1.9

12.8K 986 73
                                    

Selamlar ben geldim naber?

Çok geç kaldım ya çok özür dilerim. Bölüm içime sinmedi ve sanki işim yokmuş gibi tekrar yazdım. Bölümü düzenleyemedim.

Hemen okumaya geçin o zaman siz.

İyi okumalar...

Kader bana acıyarak bakan bir yüzden ibaretti. Kader benim terk edilişlerle dolu olan hayat hikayemdi. Bu hikaye ailesi tarafından terk edilen küçük bir kız çocuğunun etrafındaki her şeyi kaybedişiydi.

Yalnız kalış hikayemdi ya da belki de buna boyun eğişimdi?

Bilmiyordum.

Açıkçası isteklerimi ne zaman dinlemeyi bıraktığımı dahi hatırlamıyordum. Büyük ihtimalle ilk terk edilişimde bırakmıştım ancak tam bir an söyleyemiyordum. Çünkü ailem yanımda olsa dahi terk edilmiş hissettiği anlarla doluydu benim çocukluğum. Nefesimi daraltan cinstendi.

Bu yüzden hatırlamak sadece bana acı veriyordu. Ama ben zaten o anların içine hapsolmuşken nasıl kurtulurdum ki?
Zaman benim için durmuşken nasıl geleceği görebilirdim ki.

Bu yüzden duyguları yaşama isteğimi uzun zaman önce bırakmıştım.

Hatırlayamadığım ancak kopamadığım o ana kadar uzun bir zamandı o.

Belki de bu yüzden tek isteklerim alınabilen somut şeyler olmaya başlamıştı. Sonuçta satın aldığınız bir şey sizi terk etmezdi değil mi?

Etmezdi. Biliyordum.

Terk edilmekten korktuğunuzda ya etrafınızdaki her kişiye boyun eğerdiniz ya da onlar sizi terk etmeden siz onları terk eder yalnızlığınızla barıştığınız ve kendiniz için bencilleştiğiniz bir hayat sürmeye başlardınız.

Ben garip bir şekilde ikisini de yapmamış kendim olmuştum. Yine de yalnız kalmıştım.

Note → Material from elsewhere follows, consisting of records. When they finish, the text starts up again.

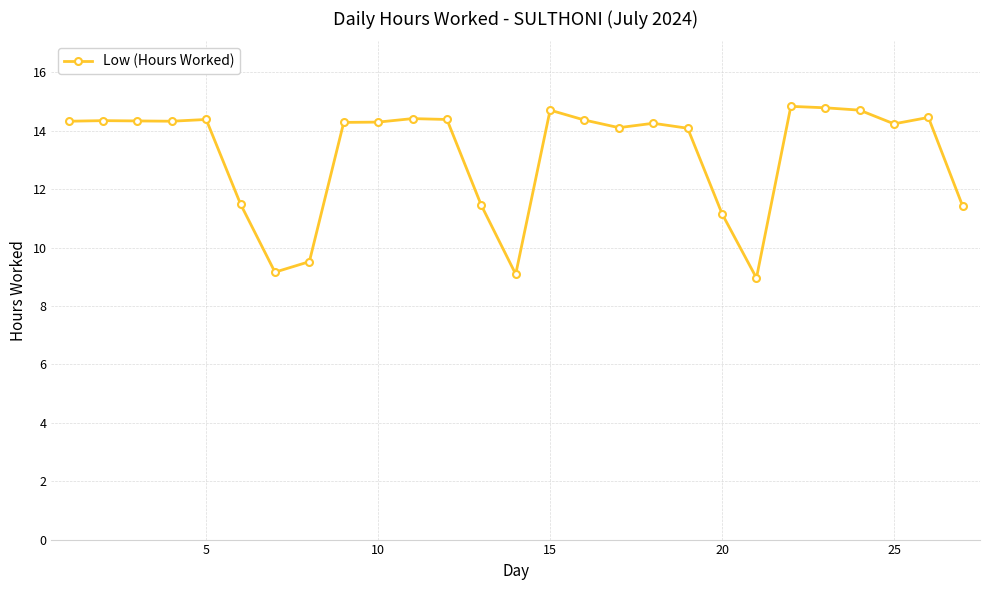

What is the difference between the maximum and minimum values?

5.9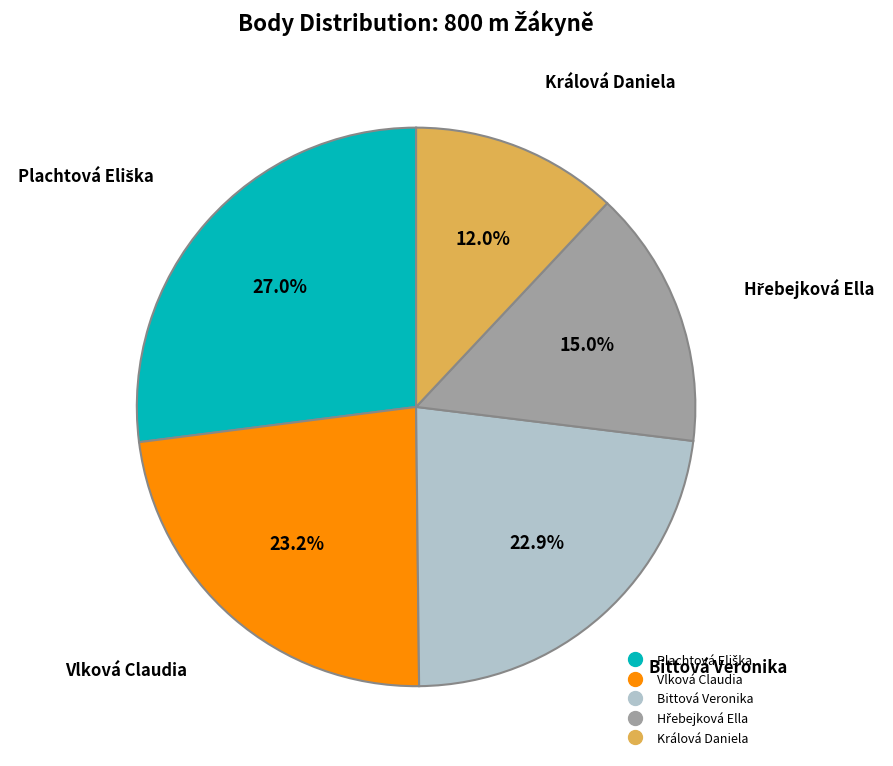

What is the smallest slice in the pie chart?

Králová Daniela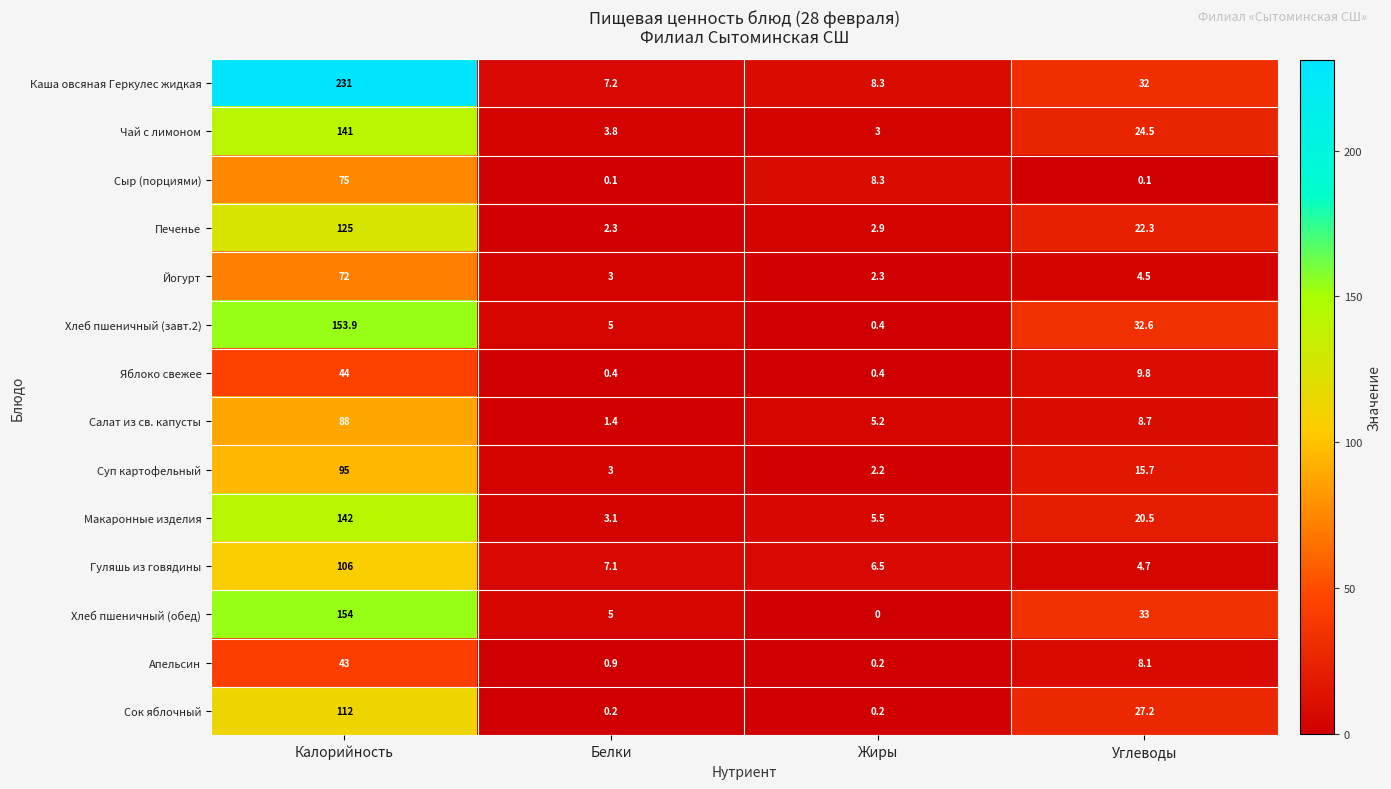

Which category has the highest value in the Чай с лимоном series?

Калорийность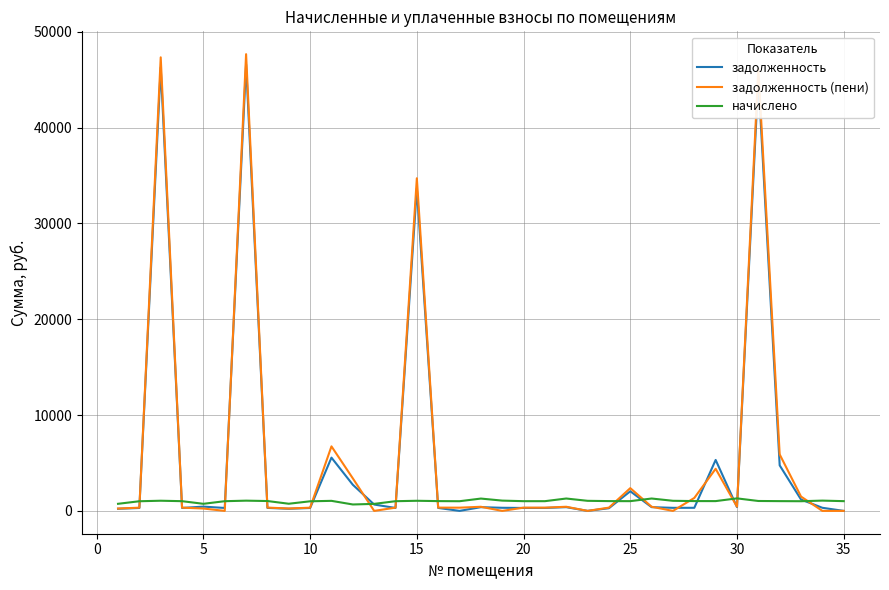

What is the highest value of the задолженность (пени) series?

47666.5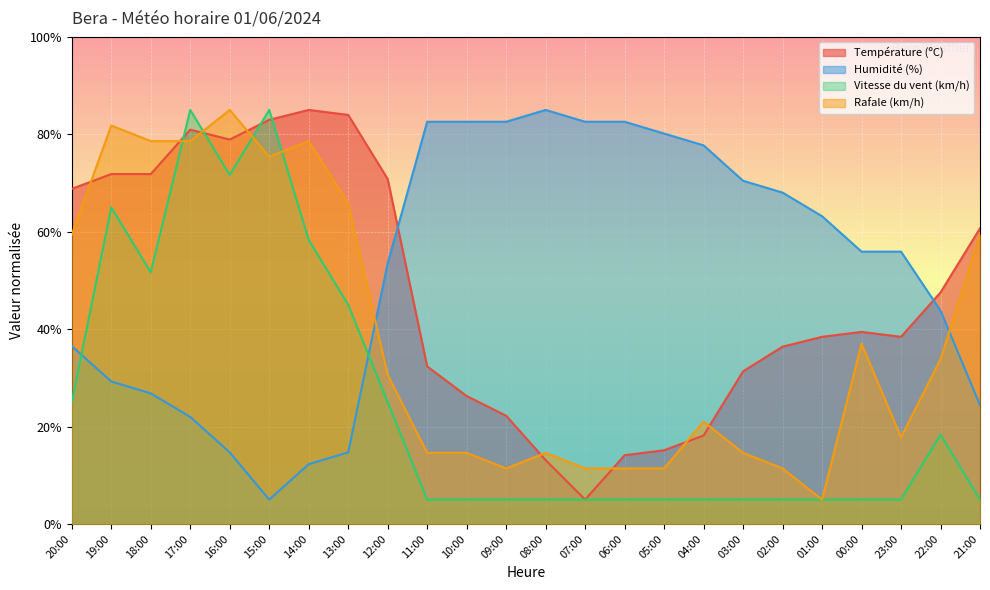

How many lines are shown in the chart?

4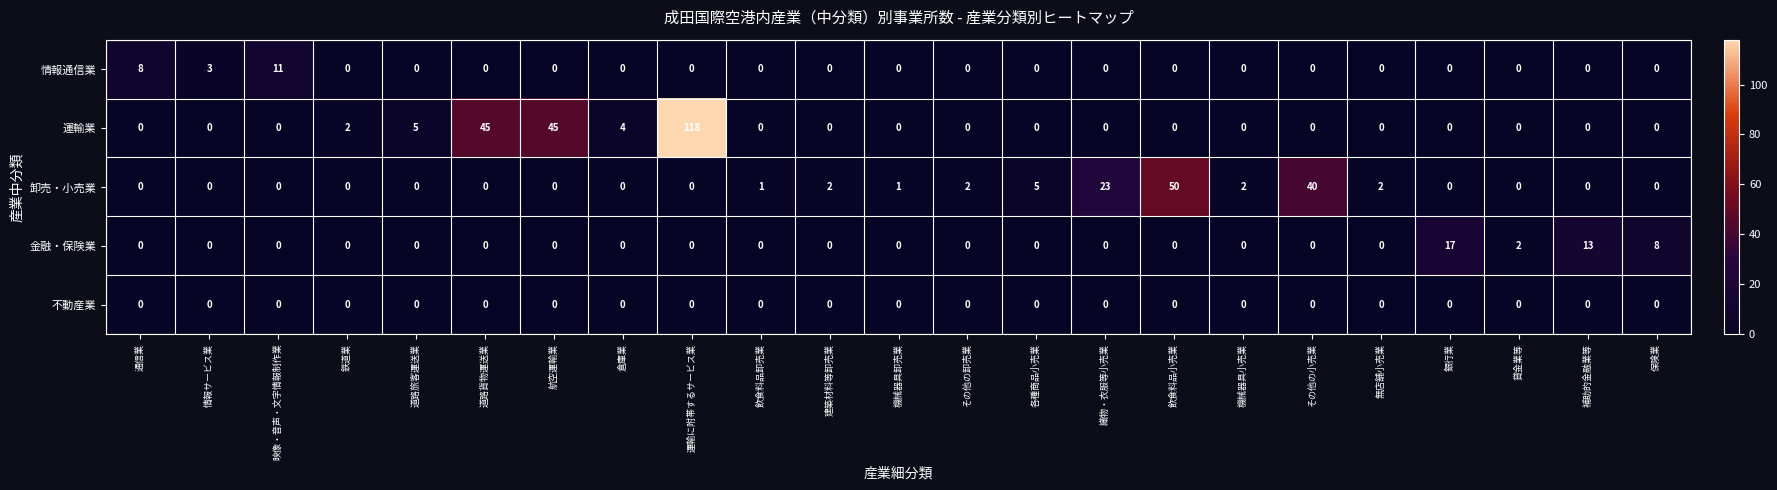

What is the maximum value shown in the chart?

118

Bunu fark ettiğimde ise 16’mın sonlarındaydım.

Etrafıma bakmıştım ve kimsem olmadığını görmüştüm. Etrafıma bakmıştım ve izler görmüştüm. Aslında hep yalnız olduğumu anlatan izleri görmüştüm. Görmezden geldiğim kabullenemediğim o izleri görmüştüm. Olanlarında birer gölge olduğunu görmüştüm.

O an kendimle barışmıştım. Yani kendi yalnızlığımla barışmıştım. İkisi arasında pek bir fark olmasa da barışmıştım bir şeyle işte. Ve bu şey beni bencil biri yapmıştı. Ancak o bencil biri bile onu yalnız bırakan kişilere zarar verememiş kendi çıkarlarını güdememişti. Aksine beni daha da yalnızlaştırmıştı. Bende buna karşı çıkmamıştım elbette.

Yine de bunları kendime hatırlatmak çoğu zaman canımı yakıyordu. Özellikle de her sabah yaptığım gibi bu içki şişelerini poşete koyarken bu gerçekleri kendime hatırlatmak sadece kendi canımı yakmama neden oluyordu.

Çevreme karşı çıkaramadığım her sesime karşı içimde bir fırtına kopartıyor kendimi o fırtınanın içinde kaybediyordum.
Ben işte buydum aslında. Fırtınanın ortasında kalmış bir dal parçasıydım. Ne bir yere tutunabiliyordum ne de toprağa kökümü salabiliyordum.

Başımı iki yana sallayarak bu fırtınanın kanıtlarını görmeyi reddettim ve toplamayı bitirdiğim, çoğunluğu bira olan, şişelerin olduğu poşetin ağzını bağlayarak dışarı çıkarken atmak üzere kenara koydum. Ve salona geçtim.

Dün geceden kalan dağınıklığı hızla topladığımda okula sadece yarım saatimin kaldığını fark ettim ancak umursamadım.
Onun yerine bedenimdeki alkol kokusundan kurtulmak amacıyla banyoya girdim. Kıyafetlerimi seri bir şekilde çıkarak kendimi suyun altına bıraktığımda kaçtığım düşüncelerim bir çığ misali zihnime yağmaya başladığında kendimi buna karşı koyamayacak kadar mayışmış hissettim. Oysaki su buz gibiydi.